There are definitely people here who have pushed reality to one side and are taking it all very, very seriously. That’s fine, to a point – you probably want your Viking performers to strive for some sort of authenticity after all. But there’s a line between taking something seriously and refusing to accept reality, and that line is regularly crossed here. At one point, someone talks about making the choice to live as a warrior, but in reality, that’s clearly nonsense. These guys are not conquering nations or taking to the sea in longships, they are performing circus shows for goggle-eyed schoolchildren in the hope of making enough money to buy a van. And real Vikings probably didn’t live in in the suburbs or play in heavy metal bands. Obviously, I’m not saying that I want these guys to actually be going on berserker raids of neighbouring towns of a weekend, but the fact is that none of these guys are really living as warriors. I suspect most, if not all, have homes, jobs, families and bills to pay, and that’s cool – just don’t pretend that your weekend hobby is anything more than dressing up and enjoying a bit of rough and tumble. I wish the film had been able to explore those contrasts more.
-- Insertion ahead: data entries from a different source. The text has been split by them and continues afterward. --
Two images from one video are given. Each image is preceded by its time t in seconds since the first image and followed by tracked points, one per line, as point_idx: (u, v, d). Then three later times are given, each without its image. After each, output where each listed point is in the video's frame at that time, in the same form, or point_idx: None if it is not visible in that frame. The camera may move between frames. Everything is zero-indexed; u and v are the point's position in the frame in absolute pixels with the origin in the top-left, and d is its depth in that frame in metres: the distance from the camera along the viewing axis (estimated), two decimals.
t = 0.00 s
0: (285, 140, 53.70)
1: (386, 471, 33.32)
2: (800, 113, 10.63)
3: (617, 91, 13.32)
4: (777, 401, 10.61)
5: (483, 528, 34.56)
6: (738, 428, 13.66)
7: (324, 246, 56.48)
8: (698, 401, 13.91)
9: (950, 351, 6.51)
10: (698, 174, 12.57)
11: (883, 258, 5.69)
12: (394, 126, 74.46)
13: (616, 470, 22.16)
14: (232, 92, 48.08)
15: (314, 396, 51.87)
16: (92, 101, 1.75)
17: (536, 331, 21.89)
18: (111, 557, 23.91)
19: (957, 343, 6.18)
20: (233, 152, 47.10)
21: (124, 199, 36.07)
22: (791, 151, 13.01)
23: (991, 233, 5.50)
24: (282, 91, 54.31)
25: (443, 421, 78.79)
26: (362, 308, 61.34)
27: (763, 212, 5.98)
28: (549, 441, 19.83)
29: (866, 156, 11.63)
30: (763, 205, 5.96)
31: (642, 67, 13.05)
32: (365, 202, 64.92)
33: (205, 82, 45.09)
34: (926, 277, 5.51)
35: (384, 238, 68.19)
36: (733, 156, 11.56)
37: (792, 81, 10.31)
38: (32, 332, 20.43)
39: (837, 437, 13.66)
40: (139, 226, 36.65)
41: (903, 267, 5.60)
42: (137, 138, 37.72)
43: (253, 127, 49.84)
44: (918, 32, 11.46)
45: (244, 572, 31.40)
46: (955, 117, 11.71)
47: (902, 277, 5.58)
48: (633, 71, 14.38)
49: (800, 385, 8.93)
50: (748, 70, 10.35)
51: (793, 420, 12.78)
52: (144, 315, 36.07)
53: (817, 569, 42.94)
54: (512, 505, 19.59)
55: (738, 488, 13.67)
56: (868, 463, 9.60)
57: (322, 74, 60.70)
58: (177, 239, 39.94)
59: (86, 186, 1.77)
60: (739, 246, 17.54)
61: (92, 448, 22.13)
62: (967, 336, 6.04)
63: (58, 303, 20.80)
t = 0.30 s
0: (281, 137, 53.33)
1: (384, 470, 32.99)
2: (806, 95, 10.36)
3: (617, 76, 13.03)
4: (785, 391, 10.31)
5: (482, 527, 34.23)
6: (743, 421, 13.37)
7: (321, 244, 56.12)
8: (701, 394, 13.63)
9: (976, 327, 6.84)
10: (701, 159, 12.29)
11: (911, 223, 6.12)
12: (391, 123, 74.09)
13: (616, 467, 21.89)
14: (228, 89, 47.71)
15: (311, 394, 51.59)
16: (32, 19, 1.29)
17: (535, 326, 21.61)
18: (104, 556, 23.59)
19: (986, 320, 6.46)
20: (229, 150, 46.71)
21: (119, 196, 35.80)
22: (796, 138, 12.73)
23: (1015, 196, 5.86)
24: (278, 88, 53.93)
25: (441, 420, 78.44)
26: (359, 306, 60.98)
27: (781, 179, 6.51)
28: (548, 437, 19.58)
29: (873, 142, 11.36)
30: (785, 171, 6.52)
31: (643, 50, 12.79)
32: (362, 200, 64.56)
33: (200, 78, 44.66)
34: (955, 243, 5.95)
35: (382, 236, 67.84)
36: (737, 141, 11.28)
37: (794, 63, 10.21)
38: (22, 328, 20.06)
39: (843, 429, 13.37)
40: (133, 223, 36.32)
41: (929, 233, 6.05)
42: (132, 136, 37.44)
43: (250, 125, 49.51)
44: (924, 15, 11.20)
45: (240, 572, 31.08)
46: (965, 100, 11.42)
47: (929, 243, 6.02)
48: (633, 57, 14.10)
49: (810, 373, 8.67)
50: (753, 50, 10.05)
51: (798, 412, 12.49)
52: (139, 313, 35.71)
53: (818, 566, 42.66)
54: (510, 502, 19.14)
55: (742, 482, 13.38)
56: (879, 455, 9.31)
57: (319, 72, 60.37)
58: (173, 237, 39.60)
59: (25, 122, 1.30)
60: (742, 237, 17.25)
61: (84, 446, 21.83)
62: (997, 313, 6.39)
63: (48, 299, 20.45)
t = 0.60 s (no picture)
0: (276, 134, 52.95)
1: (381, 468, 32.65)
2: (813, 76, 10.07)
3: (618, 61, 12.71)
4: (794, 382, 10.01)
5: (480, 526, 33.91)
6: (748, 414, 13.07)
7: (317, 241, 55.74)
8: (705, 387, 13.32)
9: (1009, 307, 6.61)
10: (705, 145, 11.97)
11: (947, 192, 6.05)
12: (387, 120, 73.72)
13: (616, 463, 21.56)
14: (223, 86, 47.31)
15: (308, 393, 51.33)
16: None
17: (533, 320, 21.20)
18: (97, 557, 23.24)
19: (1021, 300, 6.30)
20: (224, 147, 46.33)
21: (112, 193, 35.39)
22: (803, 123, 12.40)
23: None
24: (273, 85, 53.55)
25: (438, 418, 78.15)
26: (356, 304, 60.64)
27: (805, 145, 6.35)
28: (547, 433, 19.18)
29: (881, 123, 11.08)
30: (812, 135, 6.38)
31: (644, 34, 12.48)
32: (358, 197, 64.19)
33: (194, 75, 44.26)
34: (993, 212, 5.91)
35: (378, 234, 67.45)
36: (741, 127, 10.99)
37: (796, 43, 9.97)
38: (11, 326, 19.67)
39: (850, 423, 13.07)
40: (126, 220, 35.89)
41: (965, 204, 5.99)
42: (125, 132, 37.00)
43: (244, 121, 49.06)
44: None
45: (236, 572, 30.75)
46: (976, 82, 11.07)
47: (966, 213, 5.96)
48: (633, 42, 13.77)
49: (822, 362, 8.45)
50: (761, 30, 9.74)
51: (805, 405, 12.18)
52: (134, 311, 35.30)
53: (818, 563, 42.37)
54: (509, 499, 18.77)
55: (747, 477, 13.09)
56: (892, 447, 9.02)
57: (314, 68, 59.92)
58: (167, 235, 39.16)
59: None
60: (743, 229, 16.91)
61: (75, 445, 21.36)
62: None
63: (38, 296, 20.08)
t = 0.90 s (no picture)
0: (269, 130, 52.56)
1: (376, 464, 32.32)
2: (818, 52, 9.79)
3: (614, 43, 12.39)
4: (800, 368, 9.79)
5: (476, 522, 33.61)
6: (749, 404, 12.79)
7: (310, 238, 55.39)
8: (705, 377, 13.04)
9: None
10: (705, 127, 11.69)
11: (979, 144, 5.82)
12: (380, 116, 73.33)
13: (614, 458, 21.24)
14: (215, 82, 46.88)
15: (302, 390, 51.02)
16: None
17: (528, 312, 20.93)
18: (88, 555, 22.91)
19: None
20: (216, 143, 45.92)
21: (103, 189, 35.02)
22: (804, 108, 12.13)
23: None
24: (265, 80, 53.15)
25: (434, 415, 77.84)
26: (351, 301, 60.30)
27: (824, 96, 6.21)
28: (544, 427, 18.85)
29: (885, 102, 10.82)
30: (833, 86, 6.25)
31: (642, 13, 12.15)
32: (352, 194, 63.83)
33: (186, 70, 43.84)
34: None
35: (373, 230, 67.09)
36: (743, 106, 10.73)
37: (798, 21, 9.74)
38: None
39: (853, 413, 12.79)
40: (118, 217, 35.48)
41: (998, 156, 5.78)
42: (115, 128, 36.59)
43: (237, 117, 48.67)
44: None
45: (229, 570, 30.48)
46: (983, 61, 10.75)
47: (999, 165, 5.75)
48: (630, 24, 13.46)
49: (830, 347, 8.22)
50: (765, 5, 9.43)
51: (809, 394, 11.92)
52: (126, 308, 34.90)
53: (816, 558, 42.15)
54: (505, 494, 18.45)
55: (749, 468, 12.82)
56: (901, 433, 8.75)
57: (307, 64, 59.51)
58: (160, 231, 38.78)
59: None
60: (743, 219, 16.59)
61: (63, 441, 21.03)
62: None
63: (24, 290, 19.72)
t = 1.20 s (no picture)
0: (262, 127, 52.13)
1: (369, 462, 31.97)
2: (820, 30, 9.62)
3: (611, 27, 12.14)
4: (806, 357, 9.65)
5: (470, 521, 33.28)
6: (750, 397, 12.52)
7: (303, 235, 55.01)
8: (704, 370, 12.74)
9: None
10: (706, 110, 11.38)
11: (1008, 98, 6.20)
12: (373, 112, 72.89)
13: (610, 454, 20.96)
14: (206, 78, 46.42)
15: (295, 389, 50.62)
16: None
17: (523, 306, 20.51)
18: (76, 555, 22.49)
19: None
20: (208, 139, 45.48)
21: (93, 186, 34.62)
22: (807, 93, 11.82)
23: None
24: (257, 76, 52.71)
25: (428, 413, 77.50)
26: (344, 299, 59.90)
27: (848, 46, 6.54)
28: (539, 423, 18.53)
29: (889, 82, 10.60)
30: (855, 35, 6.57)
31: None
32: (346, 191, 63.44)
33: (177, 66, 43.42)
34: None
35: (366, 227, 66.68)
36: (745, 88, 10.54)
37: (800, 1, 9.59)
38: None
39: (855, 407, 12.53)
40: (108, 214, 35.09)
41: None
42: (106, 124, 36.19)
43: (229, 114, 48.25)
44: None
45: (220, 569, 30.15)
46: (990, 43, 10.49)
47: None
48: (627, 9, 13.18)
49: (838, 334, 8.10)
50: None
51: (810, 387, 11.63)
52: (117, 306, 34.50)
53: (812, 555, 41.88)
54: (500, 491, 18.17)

My continual sense of bafflement at all this means that I probably didn’t enjoy Poitras’ film as much as I would have liked to – I felt too removed from the people involved initially, and didn’t really feel as though I knew any of them any better by the end of it – there is little character development and no one seems all that interesting, because we never get to explore any personal stories or history that might put their fascination into context. As a look at a world that I barely even knew existed, it’s an interesting and entertaining enough study of eccentricity and obsession, and if you have an interest in cosplay or LARPing, this might well speak to you in a way it never could to me. But – rather like the Viking cosplayers themselves, I suspect – it lacks depth and commitment, and if anything actually accidentally pricks the bubble of Viking theatrics for the outside viewer. After watching this, it all seems very silly. Except for the Polish blokes, obviously, who might make for a more interesting, if disturbing, documentary.